The root of the challenge is bitter, but the fruit tastes sweet. Some of the Idahoan-Bhutanese have been in Idaho for almost two years. For every individual, at first life was full of challenges. People were worried about finding jobs and getting adjusted to change in the environment and culture. At that time, the economy of the U.S. was moving south and for the ESL people it was tough time to find a good job. All the Bhutanese were full of fear of how to keep their lives on track.
But slowly the people started feeling more comfortable with ongoing social and environmental changes. Some of them got jobs and proceeded ahead in building their careers. By now almost all the early immigrant have a job, a car and good access to technology. Some of us even have a brand new laptop, etc. Some of us are studying in college and are supported by government financial aid. No one had ever thought about all these things while back in the refugee camp. By now some of us know how to do banking and use debit and credit cards and even to pay utility bills online.

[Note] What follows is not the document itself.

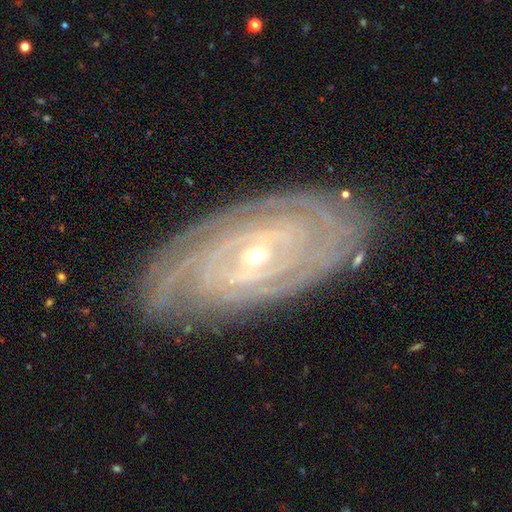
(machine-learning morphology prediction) This appears to be a featured or disk galaxy (88%) with no bar (40%), tight (84%) spiral arms (97%) and a small central bulge (69%). Merging: none (82%).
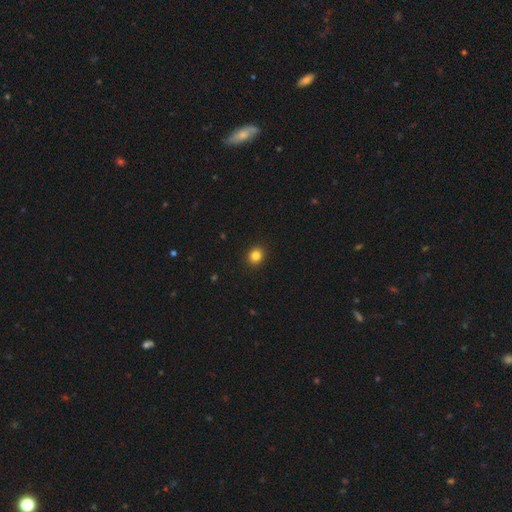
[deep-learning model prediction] smooth_or_featured: smooth (p=0.84) [alt: star or artifact p=0.11]
how_rounded: round (p=0.72) [alt: in between p=0.27]
merging: none (p=0.92) [alt: minor disturbance p=0.06]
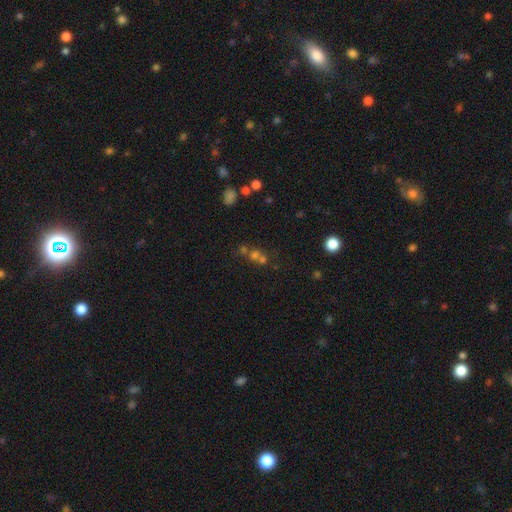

More than 100,000 Bhutanese refugees spent almost 17 years of their lives in refugee camps. Their houses were made out of bamboo and thatch. Camps were situated in the eastern lowlands of Nepal. Huts were arranged in a rows and columns with a maximum of 10 to 15 feet gap between them. These clusters of huts look amazing from the sky. The huts were numbered and grouped from units to sectors to entire camps. Even a single hut was separated into rooms for individual people living in one family. There was no electricity in the camp. The people used to use kerosene lamps for light. Though there was a school, the teaching and learning process was very poor. Think about it ... there was no electricity in the school. Still some of the students of these schools became doctors and engineers in Nepal. Isn't this amazing?
These camps were protected by the United Nations High Commission for Refugees (UNHCR). For living, the people were given rations every 15 days with a maximum of 5 kg rice per person. Moreover they were given cereals, sugar, salt and vegetables every week and the people used to use domestic coal to cook food. For water, these people used tap water, for which they were supposed to wait on a long queue for a liter of water.
Bhutanese always make comparisons between their living standard while in the refugee camp and and in the USA. And some of them don't mind doing any kind of job because of their past life experience. Now Idahoan Bhutanese are hoping that sooner or later they will have a beautiful house and a good job where their family lives together and enjoys their American life.
Though the start was hard, slowly the people are getting on track and all Idahoan-Bhutanese are waiting for that fine day to come in their life.